SC: „Langsam sehen wir die Folgen von COVID-19. Werden wir zur alten Normalität zurückkehren? Werden wir eine neue oder gar hybride Arbeitsorganisation bekommen? Im vergangenen Jahr haben wir im In- und Ausland massive Veränderungen erlebt, von denen so gut wie alle großen Volkswirtschaften betroffen waren. Wenn wir entscheiden wollen, welche Technologien uns helfen, mit den Veränderungen umzugehen, sollten wir uns zunächst die gesellschaftlichen Grundprobleme ansehen, aber auch neue Felder, die als die großen wirtschaftlichen Treiber fungieren: Verbraucher und IoT, Produktion und OT, 3D-Drucken, Weltraumentwicklung und eine Reihe weiterer Bereiche.“
Welchen Stellenwert werden die Automatisierung des Supply-Chain-Managements, die Kundenkommunikation, das Marketing und die Cybersicherheit haben?
SC: „Wie bei allen großen Innovationen bringt Technologie erstaunliche Möglichkeiten hervor. Leider zählen auch jede Menge Verschwendung von Ressourcen und wachsende Arbeitslosigkeit dazu. Die Automatisierung ist eine der einflussreichsten und zugleich eine der am stärksten destabilisierenden Funktionen, die man entwickeln kann. Und man sollte ihr nicht blind vertrauen. Wir sollten lernen, wann und wie wir ihr vertrauen können. Jede Art von Automatisierung lässt sich von einem intelligenten Gegner wider den Auftraggeber richten. Das Gleiche gilt für jede Form von Prognose. Schach ist ein gutes Beispiel. Wenn man die Aktionen eines intelligenten Gegners spiegelt, kann genau das in die Katastrophe führen. Und zwar indem der Kontrahent diese Taktik gnadenlos in seinem Sinne ausnutzt.

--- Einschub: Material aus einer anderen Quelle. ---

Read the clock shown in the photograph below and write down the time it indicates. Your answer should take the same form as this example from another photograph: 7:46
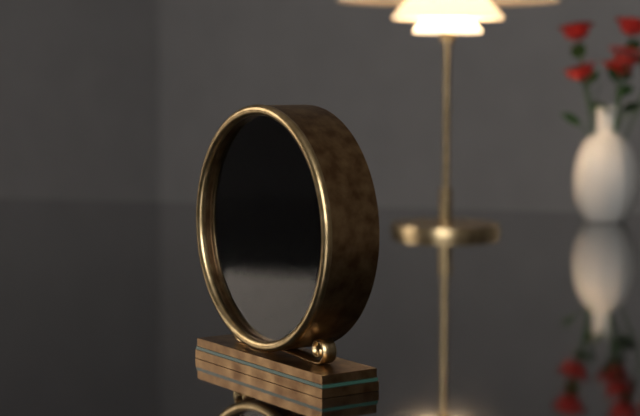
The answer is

In der Wirtschaft gelten dieselben Regeln. Vorhersehbarkeit bedeutet, dass man Sie am Markt, in einem Netzwerk ausnutzen kann. Und nicht nur Ihr eigenes Unternehmen, sondern unter Umständen die gesamte Lieferkette.

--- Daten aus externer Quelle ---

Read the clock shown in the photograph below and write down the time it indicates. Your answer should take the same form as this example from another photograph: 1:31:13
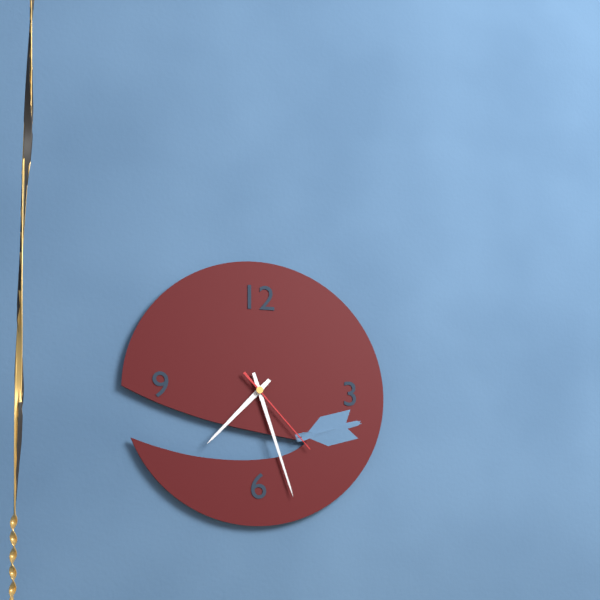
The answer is 7:27:23
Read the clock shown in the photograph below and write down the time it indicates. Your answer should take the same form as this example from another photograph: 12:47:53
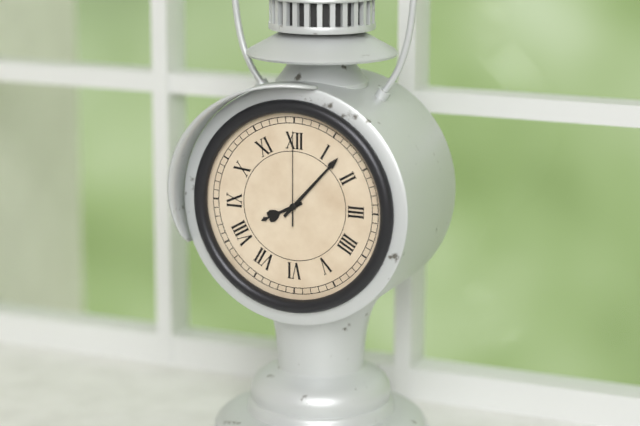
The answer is 8:07:00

Hier gilt das Motto „Vertrauen ist gut, Kontrolle ist besser!“ Wenn Unternehmen ihre Prozesse automatisieren, ist es trotzdem nötig, sie ständig zu überprüfen. Man braucht menschliche wie maschinelle Intelligenz, um die Automatisierung zu unterstützen, statt durch sie ersetzt zu werden.